━━━ DATA SUPPLIED
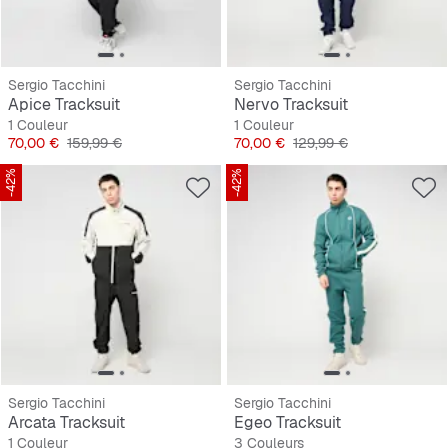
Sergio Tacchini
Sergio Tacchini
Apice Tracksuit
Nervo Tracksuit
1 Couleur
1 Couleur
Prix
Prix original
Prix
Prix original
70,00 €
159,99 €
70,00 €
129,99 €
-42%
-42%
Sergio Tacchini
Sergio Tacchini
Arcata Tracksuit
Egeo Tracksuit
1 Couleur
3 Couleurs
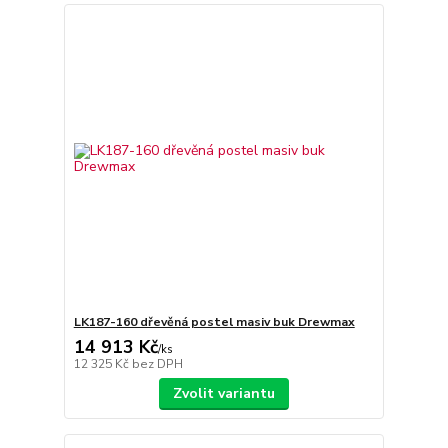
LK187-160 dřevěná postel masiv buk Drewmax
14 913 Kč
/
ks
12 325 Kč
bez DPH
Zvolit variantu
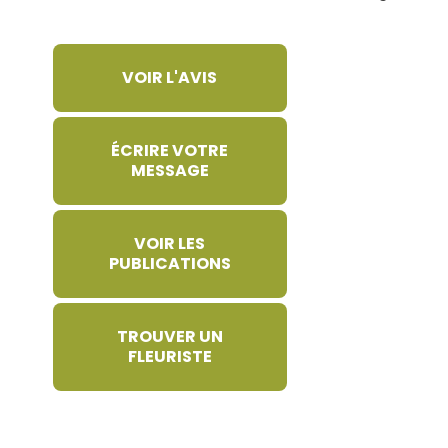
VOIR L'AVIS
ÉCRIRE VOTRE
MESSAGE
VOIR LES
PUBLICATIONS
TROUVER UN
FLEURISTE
━━━━━━
━━━ DATA SUPPLIED
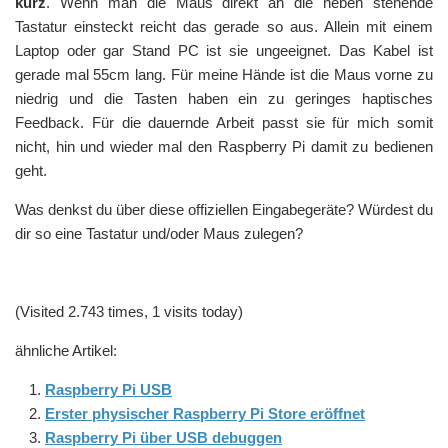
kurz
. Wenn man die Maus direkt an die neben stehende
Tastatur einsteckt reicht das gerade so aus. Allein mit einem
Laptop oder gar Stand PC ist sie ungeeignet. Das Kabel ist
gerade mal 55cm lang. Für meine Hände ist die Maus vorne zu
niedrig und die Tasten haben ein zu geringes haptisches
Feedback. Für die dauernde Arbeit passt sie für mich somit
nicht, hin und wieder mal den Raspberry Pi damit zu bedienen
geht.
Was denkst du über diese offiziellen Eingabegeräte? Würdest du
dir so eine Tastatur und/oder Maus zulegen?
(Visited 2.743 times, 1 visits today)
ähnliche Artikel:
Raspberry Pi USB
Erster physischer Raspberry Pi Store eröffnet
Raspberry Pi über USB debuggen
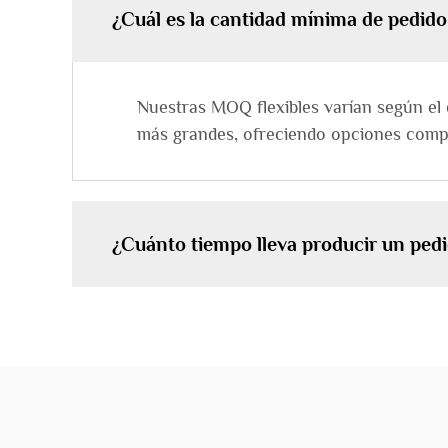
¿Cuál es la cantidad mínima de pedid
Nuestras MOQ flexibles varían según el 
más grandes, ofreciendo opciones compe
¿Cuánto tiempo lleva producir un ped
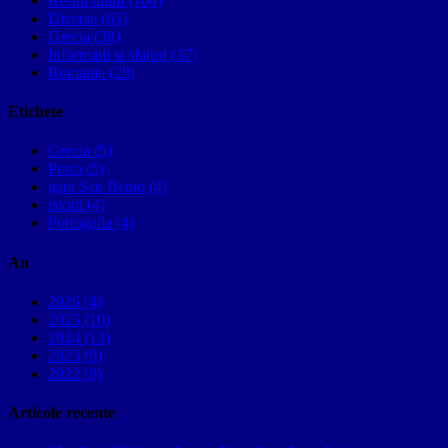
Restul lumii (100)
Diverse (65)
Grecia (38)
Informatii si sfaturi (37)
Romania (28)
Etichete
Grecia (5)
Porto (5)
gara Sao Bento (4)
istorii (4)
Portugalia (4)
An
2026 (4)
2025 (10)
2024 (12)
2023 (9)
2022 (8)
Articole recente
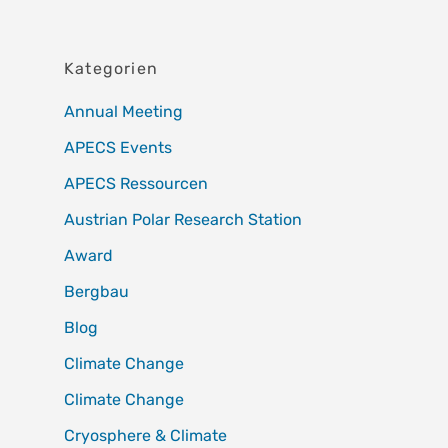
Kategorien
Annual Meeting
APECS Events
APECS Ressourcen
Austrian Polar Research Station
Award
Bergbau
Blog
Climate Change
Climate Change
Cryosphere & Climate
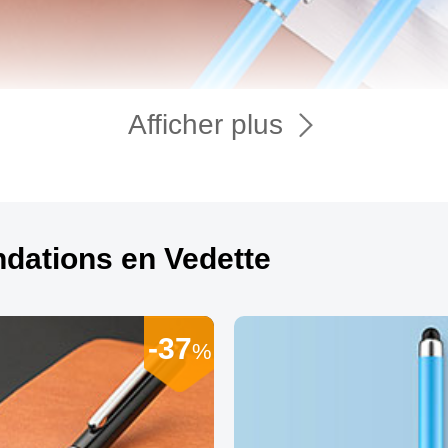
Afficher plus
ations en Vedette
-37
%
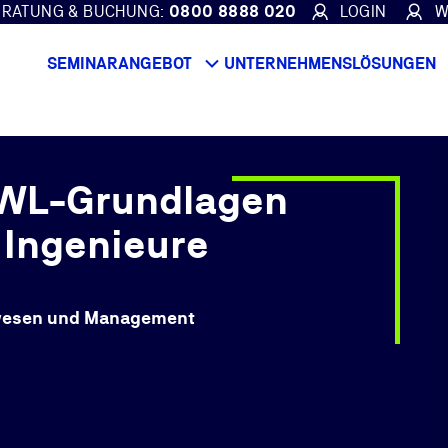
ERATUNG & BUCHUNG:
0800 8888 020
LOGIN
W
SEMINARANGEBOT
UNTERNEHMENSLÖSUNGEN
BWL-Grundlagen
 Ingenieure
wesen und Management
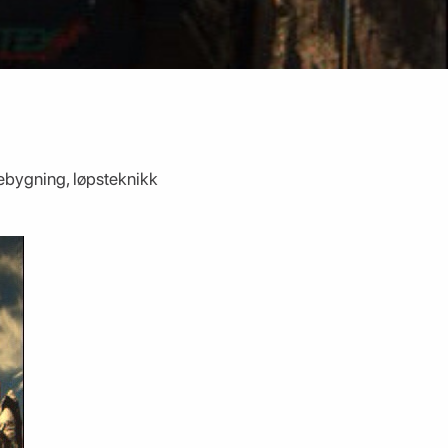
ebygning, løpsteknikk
━━━━━━
Across the entries above, find the lines with the string "Tracksuit" and copy them.

Apice Tracksuit
Nervo Tracksuit
Arcata Tracksuit
Egeo Tracksuit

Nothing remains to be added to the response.